Jamel Danzy, 29, is accused of buying the weapon from a licensed gun dealer in Hammond, Indiana, in March and then providing it to an Illinois resident who Danzy knew could neither buy nor possess guns because of a felony conviction.
The person who received it was in a vehicle from which someone shot the officers Saturday night during a traffic stop and that the same gun was recovered from the person by arresting officers, a statement from the U.S. attorney’s office in Chicago said.
Two other people were also in the vehicle, though no charges were immediately announced. Monday’s statement from prosecutors also didn’t say who fired the gun at the officers.

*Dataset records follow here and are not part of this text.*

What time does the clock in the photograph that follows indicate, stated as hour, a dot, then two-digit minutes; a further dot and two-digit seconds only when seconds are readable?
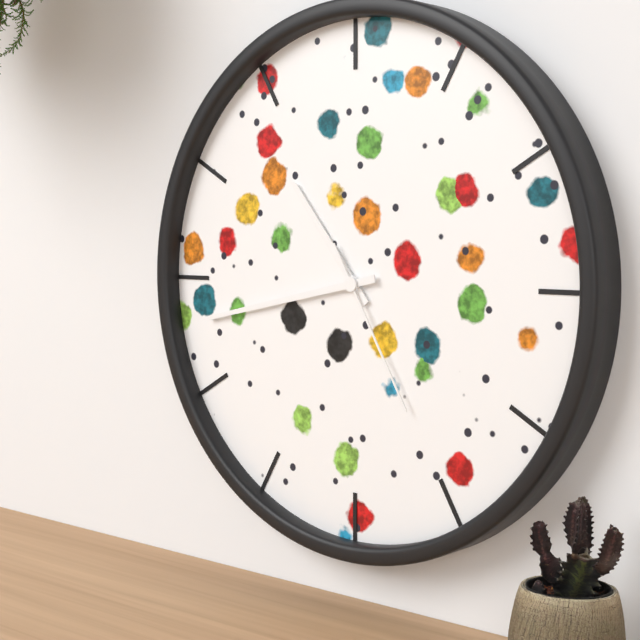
10.43.25
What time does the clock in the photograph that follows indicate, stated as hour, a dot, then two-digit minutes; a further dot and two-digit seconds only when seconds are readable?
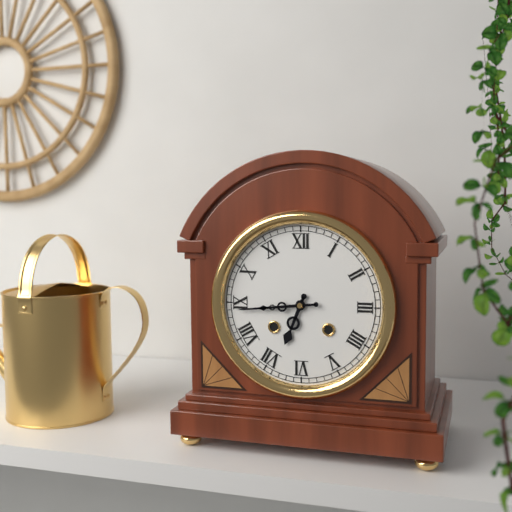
6.44
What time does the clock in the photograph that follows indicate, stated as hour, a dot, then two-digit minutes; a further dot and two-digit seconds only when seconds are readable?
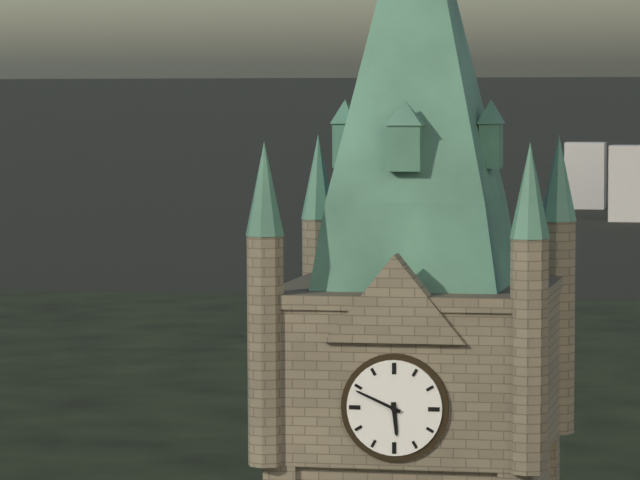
5.49
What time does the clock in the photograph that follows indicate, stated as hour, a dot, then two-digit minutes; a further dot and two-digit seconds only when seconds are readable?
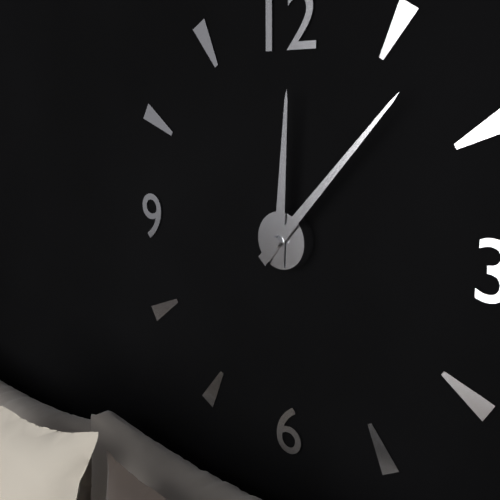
12.07
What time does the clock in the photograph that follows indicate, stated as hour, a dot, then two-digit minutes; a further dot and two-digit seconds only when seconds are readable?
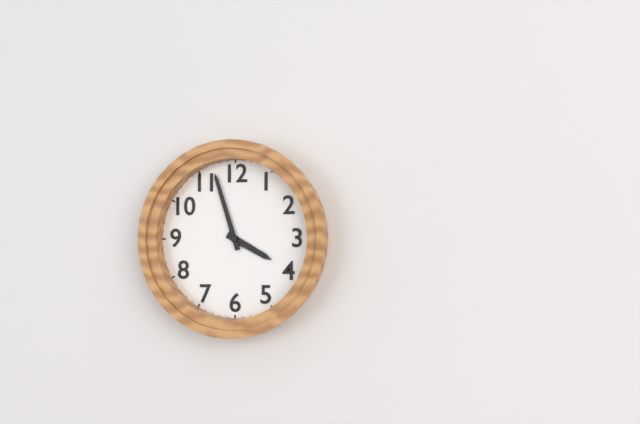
3.57
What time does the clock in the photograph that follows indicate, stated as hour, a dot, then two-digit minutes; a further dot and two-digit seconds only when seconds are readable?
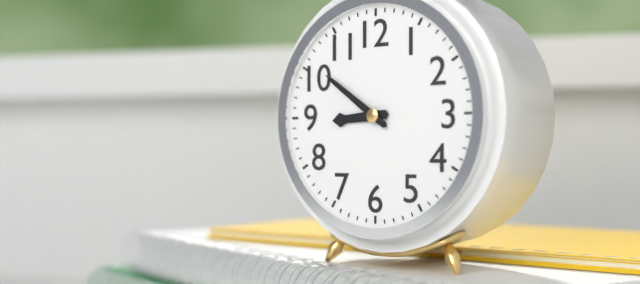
8.51
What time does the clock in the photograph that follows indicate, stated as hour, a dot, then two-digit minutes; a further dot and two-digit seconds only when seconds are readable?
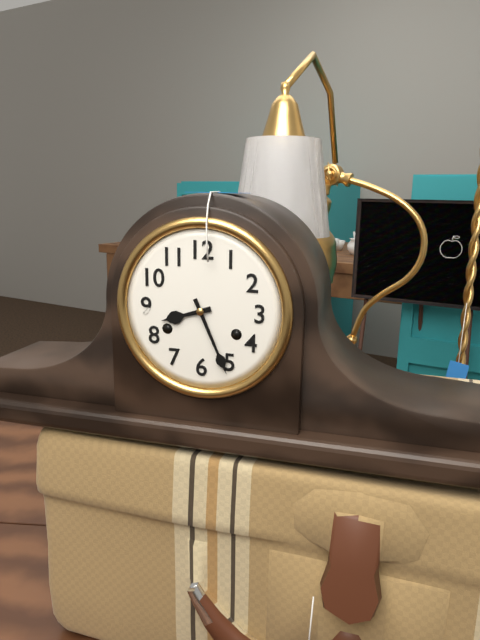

Ella French, 29, was fatally shot Saturday night in an exchange of gunfire during a traffic stop on the city’s South Side. Her death was the first fatal shooting of a Chicago officer in the line of duty since 2018 and the first female officer fatally shot on the job in 33 years. The Chicago Police Department’s Facebook page said Sunday even that French’s wounded partner remained in “hospital fighting for his life.”

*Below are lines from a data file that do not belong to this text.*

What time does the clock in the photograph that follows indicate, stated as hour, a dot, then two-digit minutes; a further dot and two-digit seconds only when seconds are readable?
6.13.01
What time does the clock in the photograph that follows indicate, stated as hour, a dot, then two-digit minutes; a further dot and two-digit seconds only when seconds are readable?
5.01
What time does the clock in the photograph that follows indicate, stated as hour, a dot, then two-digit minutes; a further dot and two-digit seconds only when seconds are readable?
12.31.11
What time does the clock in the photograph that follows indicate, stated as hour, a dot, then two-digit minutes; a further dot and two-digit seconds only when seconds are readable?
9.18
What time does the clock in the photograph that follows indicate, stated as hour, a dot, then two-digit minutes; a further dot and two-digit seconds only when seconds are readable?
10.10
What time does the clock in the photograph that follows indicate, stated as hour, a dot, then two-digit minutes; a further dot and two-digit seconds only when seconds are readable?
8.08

Danzy, of Hammond, made an initial appearance Monday afternoon in U.S. District Court in Chicago on conspiracy to violate federal firearm laws, including knowingly transferring a firearm to an out-of-state resident and knowingly disposing of a firearm to a convicted felon. The conspiracy conviction carries a maximum five-year prison sentence.
U.S. Magistrate Judge Jeffrey T. Gilbert ordered Danzy be held at least until a Wednesday detention hearing.
Chicago has for years sought to stem the inflow of guns that has helped fueled persistently high homicide rates in the city, especially from nearby states like Indiana, where guns rules aren’t as stringent.
The U.S. attorney’s office highlighted how the Department of Justice has made stemming illegal gun trafficking a high priority.
“Straw purchasers and firearm traffickers enable violence with deadly consequences,” U.S. Attorney John Lausch said in a statement.
Officers had stopped a vehicle Saturday with two men and a woman inside just after 9 p.m. local time, when a male passenger opened fire, Chicago Police Superintendent David Brown said Sunday. Officers returned fire, striking the passenger who appeared to fire at them, said Brown.
The superintendent said it was too soon to say why the vehicle was stopped and what might have happened just before the shooting began. He said available evidence included police body camera footage.
The last Chicago officer shot to death in the line of duty was 28-year-old Samuel Jimenez, who was killed after responding to a shooting at a hospital on Nov. 19, 2018.
Two officers, Conrad Gary and Eduardo Marmolejo, died when they were struck by a train while pursuing a suspect on Dec. 17, 2018. The department also considers the COVID-19 deaths of four officers last year’s line-of-duty deaths.
The last female officer shot to death in the line of duty was Irma Ruiz, who was shot inside an elementary school in 1988.